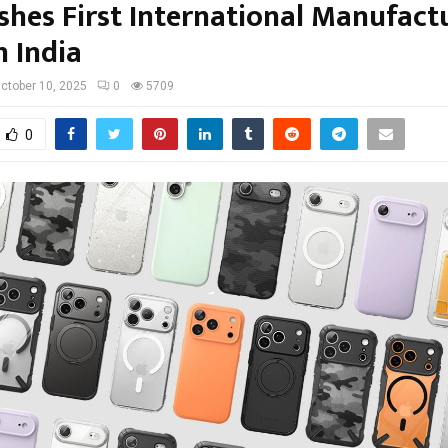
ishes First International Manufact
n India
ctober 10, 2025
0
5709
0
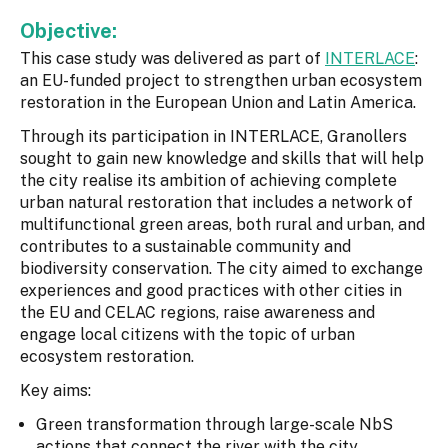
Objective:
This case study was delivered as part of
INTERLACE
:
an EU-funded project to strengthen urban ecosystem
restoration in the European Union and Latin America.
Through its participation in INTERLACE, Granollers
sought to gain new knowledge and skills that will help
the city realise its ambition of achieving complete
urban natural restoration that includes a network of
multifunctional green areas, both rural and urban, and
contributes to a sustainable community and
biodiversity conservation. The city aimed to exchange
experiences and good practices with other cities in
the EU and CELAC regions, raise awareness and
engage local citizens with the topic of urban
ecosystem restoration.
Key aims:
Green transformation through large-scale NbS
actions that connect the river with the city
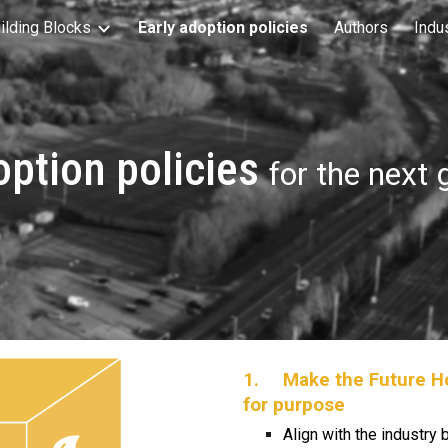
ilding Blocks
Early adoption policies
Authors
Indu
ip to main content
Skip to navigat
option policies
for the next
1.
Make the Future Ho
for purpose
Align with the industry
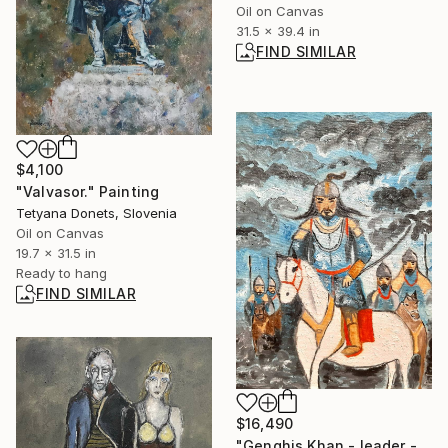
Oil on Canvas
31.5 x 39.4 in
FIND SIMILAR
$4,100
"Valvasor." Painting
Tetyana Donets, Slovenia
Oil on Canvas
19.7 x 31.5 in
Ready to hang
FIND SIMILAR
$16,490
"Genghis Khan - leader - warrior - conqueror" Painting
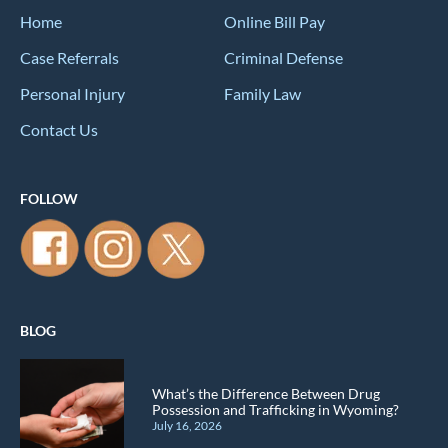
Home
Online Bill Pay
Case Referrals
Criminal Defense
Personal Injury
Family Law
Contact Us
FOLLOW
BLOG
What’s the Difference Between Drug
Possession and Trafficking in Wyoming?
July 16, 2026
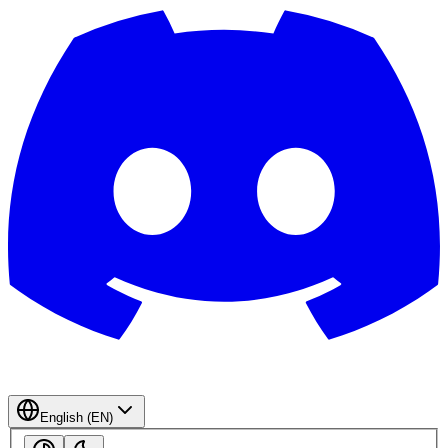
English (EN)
■ ■ ■
For the string "city", give the number of lines in the records that contain it and nothing besides.

ANSWER TO THIS EXERCISE: 3